EXTRACT below:

The Gloucester County Library System (GCLS) is bringing the community together through a shared love of reading.
The inaugural GCLS Community Read will take place in April, when a month’s worth of special virtual events will be held surrounding Zora Neale Hurston’s novel “Their Eyes Were Watching God.” Library staff aimed to have something for everyone on the schedule.
“We felt like most everyone in our community was struggling in some way or another due to the pandemic,” explained librarian Judith Pissano, a GCLS branch manager. “We needed to engage, unite and bring our community together, and of course what better way than a shared experience of reading a literary classic?”
“Their Eyes Were Watching God,” arguably Hurston’s most well known work, was written in 1937 and is considered a classic of the Harlem Renaissance.
“It has many universal themes that are still prevalent today,” Pissano said. “There’s a lot going on right now in our society, so we thought this was a perfect book to choose.”
While GCLS has five branches – Mullica Hill, Swedesboro, Glassboro, Logan and Greenwich – a virtual Community Read means anyone can take part.
“That’s the beauty of it: You do not have to be a (library) member,” Pissano said. “It’s open up to anybody who wants to attend. The only requirement is we ask them to preregister, and then you’ll get a link to the virtual meeting.”
The events kick off at 6 p.m. on Monday, April 5, with “Family Cooking Class: Cuisine of the Deep South.” There will be a number of book discussions throughout the month, and also events related to some of the novel’s more difficult themes, such as domestic violence. “Unlearning Partner Violence” is at 7 p.m. on Wednesday, April 7. For music lovers, “Hip Hop Jazz Musicology” is set for 7 p.m. on Monday, April 12, and a history book club focused on “All Blood Runs Red: The Legendary Life of Eugene Bullard – Boxer, Pilot, Soldier, Spy” is at 7 p.m. on Monday, April 12. There are several other programs scheduled, including a virtual discussion with a keynote speaker.

End of EXTRACT.
RECORDED DATA below:

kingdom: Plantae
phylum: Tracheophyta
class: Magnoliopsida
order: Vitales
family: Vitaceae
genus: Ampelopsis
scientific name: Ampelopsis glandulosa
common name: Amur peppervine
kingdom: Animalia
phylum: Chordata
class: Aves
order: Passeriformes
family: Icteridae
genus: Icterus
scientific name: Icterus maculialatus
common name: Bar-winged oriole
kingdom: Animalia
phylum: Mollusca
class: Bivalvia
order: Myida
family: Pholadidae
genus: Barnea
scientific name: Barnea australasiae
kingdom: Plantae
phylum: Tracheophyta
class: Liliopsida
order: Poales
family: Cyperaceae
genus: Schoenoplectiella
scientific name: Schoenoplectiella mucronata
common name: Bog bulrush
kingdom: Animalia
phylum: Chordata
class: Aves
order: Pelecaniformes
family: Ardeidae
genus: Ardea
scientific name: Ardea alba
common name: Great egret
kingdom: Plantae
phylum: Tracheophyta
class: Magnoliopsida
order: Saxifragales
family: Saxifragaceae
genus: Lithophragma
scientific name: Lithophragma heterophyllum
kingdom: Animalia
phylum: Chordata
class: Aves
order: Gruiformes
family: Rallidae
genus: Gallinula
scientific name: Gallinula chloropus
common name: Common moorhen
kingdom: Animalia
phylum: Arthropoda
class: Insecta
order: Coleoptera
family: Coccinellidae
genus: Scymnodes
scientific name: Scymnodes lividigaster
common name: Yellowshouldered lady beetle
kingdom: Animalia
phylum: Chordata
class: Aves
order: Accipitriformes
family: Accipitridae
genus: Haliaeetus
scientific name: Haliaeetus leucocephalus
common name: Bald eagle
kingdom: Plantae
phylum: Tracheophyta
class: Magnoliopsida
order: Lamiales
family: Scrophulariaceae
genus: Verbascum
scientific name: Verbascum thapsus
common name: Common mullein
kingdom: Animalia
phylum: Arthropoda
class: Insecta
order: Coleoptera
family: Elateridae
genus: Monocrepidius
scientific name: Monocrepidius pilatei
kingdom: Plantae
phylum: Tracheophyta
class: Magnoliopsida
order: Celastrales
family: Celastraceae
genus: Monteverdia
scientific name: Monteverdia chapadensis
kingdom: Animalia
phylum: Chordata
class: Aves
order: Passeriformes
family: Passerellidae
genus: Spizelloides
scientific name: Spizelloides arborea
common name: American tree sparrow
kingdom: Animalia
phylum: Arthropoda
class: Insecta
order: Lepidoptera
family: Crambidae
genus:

End of RECORDED DATA.

ACTIVITY LIST
- 1) Answer these questions about the Community Read article, one answer per line and each marked with its letter:
(a) In what year was "Their Eyes Were Watching God" written?
(b) How many branches does the Gloucester County Library System have?
(c) What must people do before they receive a link to a virtual meeting?
- 2) Pick up the Community Read article after its final sentence and continue it for a paragraph or two.
The data have no connection to the Community Read article.

ANSWERS GIVEN
- 1)
(a) 1937
(b) Five
(c) Preregister

- 2)
“We’re really excited and thrilled to have Dr. Keisha Blain,” Pissano said. “She’s considered one of the most influential and innovative historians of her time, and she’s only 36.”
Blain, an acclaimed African American history scholar, is a professor at the University of Pittsburgh. She contributed to “Four Hundred Souls,” a recent publication with Dr. Ibram Kendi compiling 90 different community voices that tell the story of the African American experience from 1619 to the present. Blain’s discussion on African American history and culture, set for 7 p.m. on Wednesday, April 21, is sponsored by the Friends of the Gloucester County Library System.
Pissano is looking forward to seeing how the first GCLS Community Read pans out and believes the event shows promise for the future.
“If this goes over well, we’re hoping to make it an annual experience for our community and choose different books along the way,” Pissano said.